Wright touched his hat, and fell back with an inarticulate grunt, making no attempt to profit by the permission accorded him. At Schloss Herzensruh he had fallen in with a fellow-exile in the person of King Johann’s coachman, who was also an Englishman, and he had informed him, in the course of a long and generally lugubrious exchange of confidences, that “a straighter rider than ’is Majesty, nor a pleasanter master, I don’t wish to see—and it do take something like a ’orse to carry ’is Majesty,” he added with professional pride; “but Lord Cyril—there! ’e’s beyond me.” Cyril smiled to himself over the groom’s look of bewilderment as he rode on, and reflected that it would have been a thousand pities to spoil the effect of their return by care for the appearance of the horses. As it was, when the dusty and travel-stained riders and their weary beasts entered the gates of Bellaviste, they created a sensation. A keen curiosity had been rife ever since Cyril’s departure, to account for which the wildest theories had been started, and his return promised fresh interest to the townsfolk. They gathered about him in crowds, and inquired anxiously the object of his journey, and whether all was well. To the first question he professed himself unable to give an answer; but on the subject of the second he was able to reassure his questioners, although the most audacious hints as to the King’s possible marriage could gain no confirmation from his lips until he met Mr Hicks.
“Well, Lord Cyril, guess his Majesty’s about got over his disappointment, anyway?” remarked the journalist confidentially.
Cyril responded in two words of the American’s own language, “You bet!” and rode on to the palace. Dismounting hastily, he forbade the servants to announce him, and hurrying up the steps, staggered into Caerleon’s study, and collapsed upon the sofa.
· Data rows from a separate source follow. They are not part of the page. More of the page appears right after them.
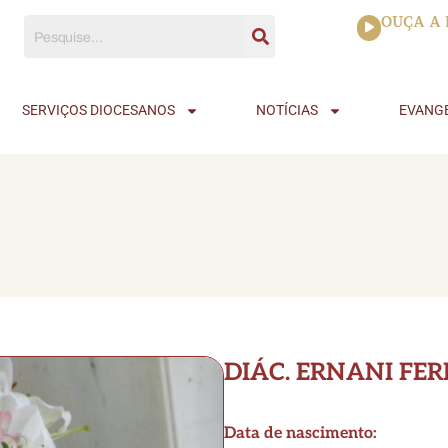
Tocador
OUÇA A 
de
áudio
SERVIÇOS DIOCESANOS
NOTÍCIAS
EVANG
DIÁC. ERNANI FE
Data de nascimento:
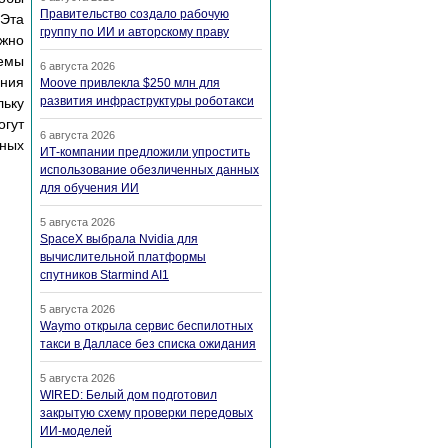
Правительство создало рабочую
 Эта
группу по ИИ и авторскому праву
лжно
лемы
6 августа 2026
ения
Moove привлекла $250 млн для
развития инфраструктуры роботакси
льку
огут
6 августа 2026
нных
ИТ-компании предложили упростить
использование обезличенных данных
для обучения ИИ
5 августа 2026
SpaceX выбрала Nvidia для
вычислительной платформы
спутников Starmind AI1
5 августа 2026
Waymo открыла сервис беспилотных
такси в Далласе без списка ожидания
5 августа 2026
WIRED: Белый дом подготовил
закрытую схему проверки передовых
ИИ-моделей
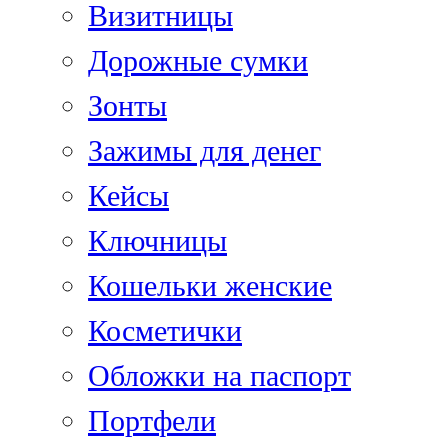
Визитницы
Дорожные сумки
Зонты
Зажимы для денег
Кейсы
Ключницы
Кошельки женские
Косметички
Обложки на паспорт
Портфели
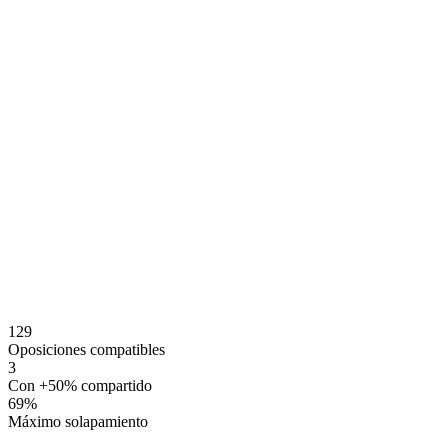
129
Oposiciones compatibles
3
Con +50% compartido
69
%
Máximo solapamiento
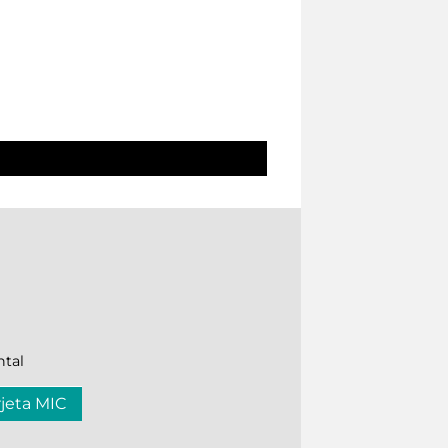
ntal
rjeta MIC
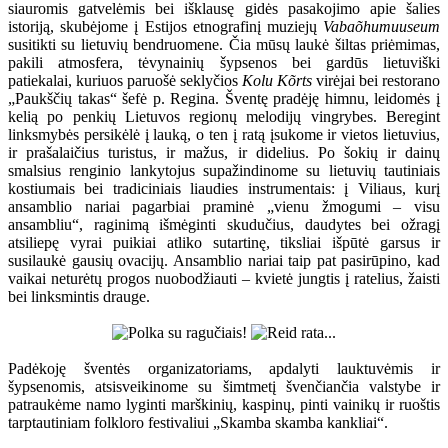
siauromis gatvelėmis bei išklausę gidės pasakojimo apie šalies
istoriją, skubėjome į Estijos etnografinį muziejų
Vabaõhumuuseum
susitikti su lietuvių bendruomene. Čia mūsų laukė šiltas priėmimas,
pakili atmosfera, tėvynainių šypsenos bei gardūs lietuviški
patiekalai, kuriuos paruošė seklyčios
Kolu Kõrts
virėjai bei restorano
„Paukščių takas“ šefė p. Regina. Šventę pradėję himnu, leidomės į
kelią po penkių Lietuvos regionų melodijų vingrybes. Beregint
linksmybės persikėlė į lauką, o ten į ratą įsukome ir vietos lietuvius,
ir prašalaičius turistus, ir mažus, ir didelius. Po šokių ir dainų
smalsius renginio lankytojus supažindinome su lietuvių tautiniais
kostiumais bei tradiciniais liaudies instrumentais: į Viliaus, kurį
ansamblio nariai pagarbiai praminė „vienu žmogumi – visu
ansambliu“, raginimą išmėginti skudučius, daudytes bei ožragį
atsiliepę vyrai puikiai atliko sutartinę, tiksliai išpūtė garsus ir
susilaukė gausių ovacijų. Ansamblio nariai taip pat pasirūpino, kad
vaikai neturėtų progos nuobodžiauti – kvietė jungtis į ratelius, žaisti
bei linksmintis drauge.
Padėkoję šventės organizatoriams, apdalyti lauktuvėmis ir
šypsenomis, atsisveikinome su šimtmetį švenčiančia valstybe ir
patraukėme namo lyginti marškinių, kaspinų, pinti vainikų ir ruoštis
tarptautiniam folkloro festivaliui „Skamba skamba kankliai“.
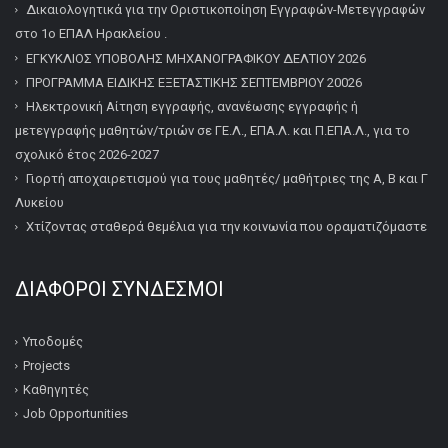
Δικαιολογητικά για την Οριστικοποίηση Εγγραφών-Μετεγγραφών
στο 1ο ΕΠΑΛ Ηρακλείου .
ΕΓΚΥΚΛΙΟΣ ΥΠΟΒΟΛΗΣ ΜΗΧΑΝΟΓΡΑΦΙΚΟΥ ΔΕΛΤΙΟΥ 2026
ΠΡΟΓΡΑΜΜΑ ΕΙΔΙΚΗΣ ΕΞΕΤΑΣΤΙΚΗΣ ΣΕΠΤΕΜΒΡΙΟΥ 20026
Ηλεκτρονική Αίτηση εγγραφής, ανανέωσης εγγραφής ή
μετεγγραφής μαθητών/τριών σε ΓΕ.Λ., ΕΠΑ.Λ. και Π.ΕΠΑ.Λ., για το
σχολικό έτος 2026-2027
Γιορτή αποχαιρετισμού για τους μαθητές/ μαθήτριες της Α, Β και Γ
Λυκείου
Χτίζοντας σταθερά θεμέλια για την κοινωνία που οραματιζόμαστε
ΔΙΆΦΟΡΟΙ ΣΎΝΔΕΣΜΟΙ
Υποδομές
Projects
Καθηγητές
Job Opportunities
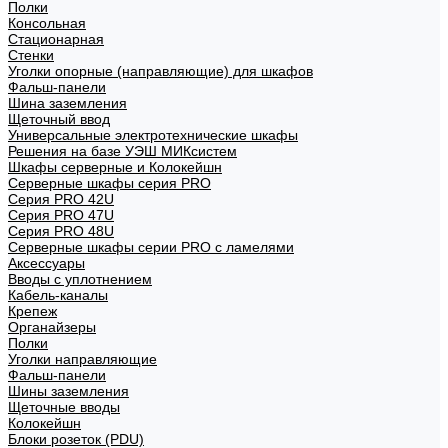
Полки
Консольная
Стационарная
Стенки
Уголки опорные (направляющие) для шкафов
Фальш-панели
Шина заземления
Щеточный ввод
Универсальные электротехнические шкафы
Решения на базе УЭШ МИКсистем
Шкафы серверные и Колокейшн
Серверные шкафы серия PRO
Серия PRO 42U
Серия PRO 47U
Серия PRO 48U
Серверные шкафы серии PRO с ламелями
Аксессуары
Вводы с уплотнением
Кабель-каналы
Крепеж
Органайзеры
Полки
Уголки направляющие
Фальш-панели
Шины заземления
Щеточные вводы
Колокейшн
Блоки розеток (PDU)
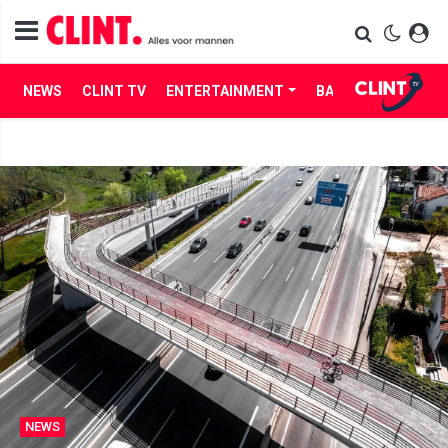
NEWS
CLINT TV
ENTERTAINMENT
BABES
LIFE
NEWS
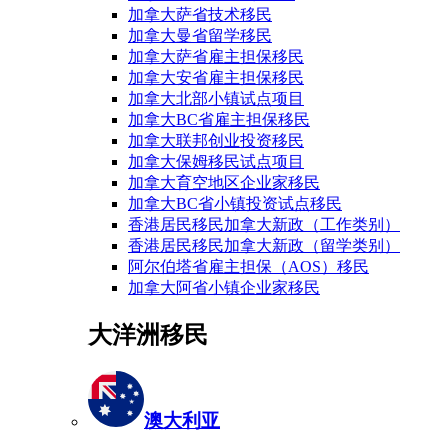
加拿大萨省技术移民
加拿大曼省留学移民
加拿大萨省雇主担保移民
加拿大安省雇主担保移民
加拿大北部小镇试点项目
加拿大BC省雇主担保移民
加拿大联邦创业投资移民
加拿大保姆移民试点项目
加拿大育空地区企业家移民
加拿大BC省小镇投资试点移民
香港居民移民加拿大新政（工作类别）
香港居民移民加拿大新政（留学类别）
阿尔伯塔省雇主担保（AOS）移民
加拿大阿省小镇企业家移民
大洋洲移民
澳大利亚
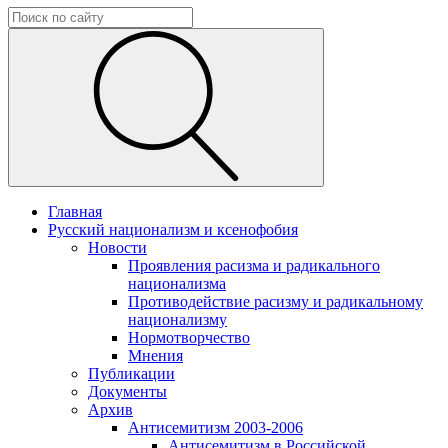
Главная
Русский национализм и ксенофобия
Новости
Проявления расизма и радикального
национализма
Противодействие расизму и радикальному
национализму
Нормотворчество
Мнения
Публикации
Документы
Архив
Антисемитизм 2003-2006
Антисемитизм в Российской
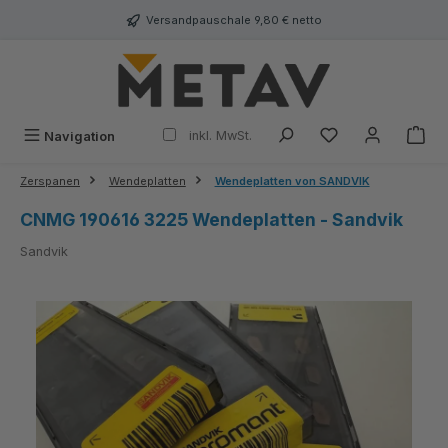
alt springen
Versandpauschale 9,80 € netto
inkl. MwSt.
Navigation
Zerspanen
Wendeplatten
Wendeplatten von SANDVIK
CNMG 190616 3225 Wendeplatten - Sandvik
Sandvik
Bildergalerie überspringen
“What! back already?” said Caerleon, looking up from his papers.
Cyril sat up. “Already!” he remarked, tragically; “I have ridden night and day for the sake of a fad of yours, and this is all I get for it!”
“My dear fellow, what made you do such a thing?” cried Caerleon, rising and coming towards him. “I never thought of your rushing to Mœsia and back like this. We shall have you ill again. Let me get you some brandy.”
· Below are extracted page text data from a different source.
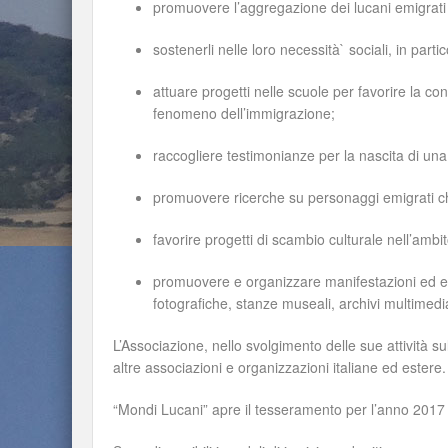
promuovere l’aggregazione dei lucani emigrati
sostenerli nelle loro necessità` sociali, in partic
attuare progetti nelle scuole per favorire la 
fenomeno dell’immigrazione;
raccogliere testimonianze per la nascita di un
promuovere ricerche su personaggi emigrati che
favorire progetti di scambio culturale nell’ambi
promuovere e organizzare manifestazioni ed eve
fotografiche, stanze museali, archivi multimedia
L’Associazione, nello svolgimento delle sue attività sul t
altre associazioni e organizzazioni italiane ed estere.
“Mondi Lucani” apre il tesseramento per l’anno 2017 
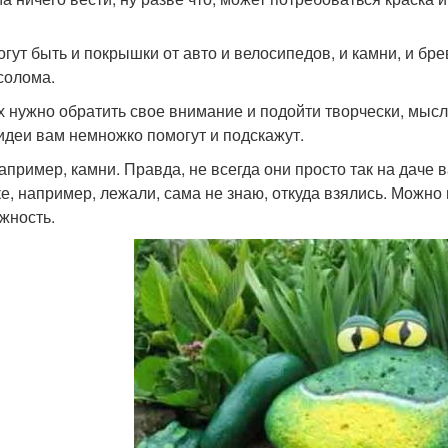
огут быть и покрышки от авто и велосипедов, и камни, и б
солома.
х нужно обратить свое внимание и подойти творчески, мысл
идеи вам немножко помогут и подскажут.
например, камни. Правда, не всегда они просто так на даче в
ке, например, лежали, сама не знаю, откуда взялись. Можно 
жность.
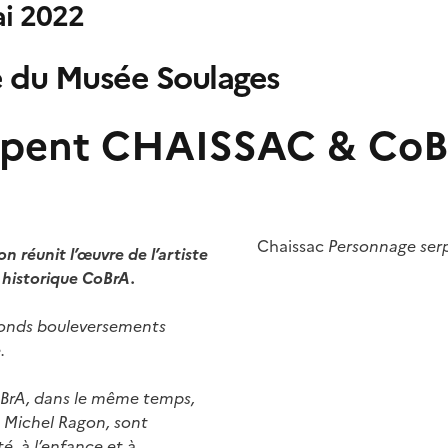
ai 2022
e du Musée Soulages
serpent CHAISSAC & Co
Image
Chaissac
Personnage serp
n réunit l’œuvre de l’artiste
 historique CoBrA.
rofonds bouleversements
.
CoBrA, dans le même temps,
ue Michel Ragon, sont
té, à l’enfance et à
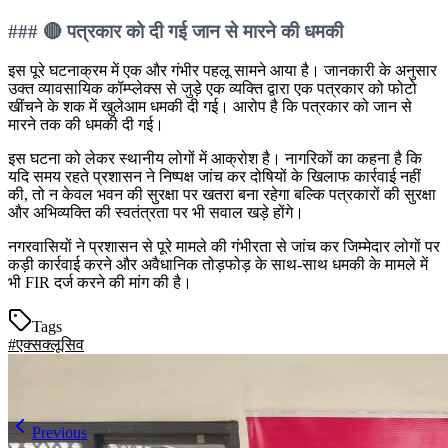
### 🔴
पत्रकार को दी गई जान से मारने की धमकी
इस पूरे घटनाक्रम में एक और गंभीर पहलू सामने आया है। जानकारी के अनुसार
उक्त व्यावसायिक कॉम्प्लेक्स से जुड़े एक व्यक्ति द्वारा एक पत्रकार को फोटो
खींचने के शक में खुलेआम धमकी दी गई। आरोप है कि पत्रकार को जान से
मारने तक की धमकी दी गई।
इस घटना को लेकर स्थानीय लोगों में आक्रोश है। नागरिकों का कहना है कि
यदि समय रहते प्रशासन ने निष्पक्ष जांच कर दोषियों के खिलाफ कार्रवाई नहीं
की, तो न केवल भवन की सुरक्षा पर खतरा बना रहेगा बल्कि पत्रकारों की सुरक्षा
और अभिव्यक्ति की स्वतंत्रता पर भी सवाल खड़े होंगे।
नगरवासियों ने प्रशासन से पूरे मामले की गंभीरता से जांच कर जिम्मेदार लोगों पर
कड़ी कार्रवाई करने और अवैधानिक तोड़फोड़ के साथ-साथ धमकी के मामले में
भी FIR दर्ज करने की मांग की है।
Tags
#एक्सक्लूसिव
Previous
“You had better call one of the servants, and let me give the order,” said Cyril, with crushing irony. “You are a temperance man. Well, at any rate I hope you will be pleased to know that I have made arrangements for you to meet the Princess.”
“Is it really necessary for me to meet her?” asked Caerleon, anxiously. “I have been hoping you would manage to nip the scheme in the bud without that.”
“When you forbade me to mention the matter!” cried Cyril, with natural indignation. “I had plenty of opportunities for telling the King your story, but you had hinted that I should misrepresent it, so I said nothing. Of course I did the wrong thing. Well, I have done all I can, and I am dead beat. Just let me alone, that’s all I want.”
He turned over on the sofa and went to sleep, for it was perfectly true that he was very tired after the three days’ ride, while Caerleon stood looking at him in much apprehension and self-reproach. To cover his brother with a rug and send for the Court physician to see him were obviously the only things for the King to do; but when the doctor averred that there was nothing amiss with the patient but fatigue, and prescribed merely rest and mental relaxation, he could not accept the comfort thus conveyed. When Cyril had been roused with much difficulty from the sofa, and persuaded to go to bed, Caerleon went round to the stables to speak to Wright, whom he found engaged in superintending the grooming of one of the horses, which he conceived had been neglected during his absence.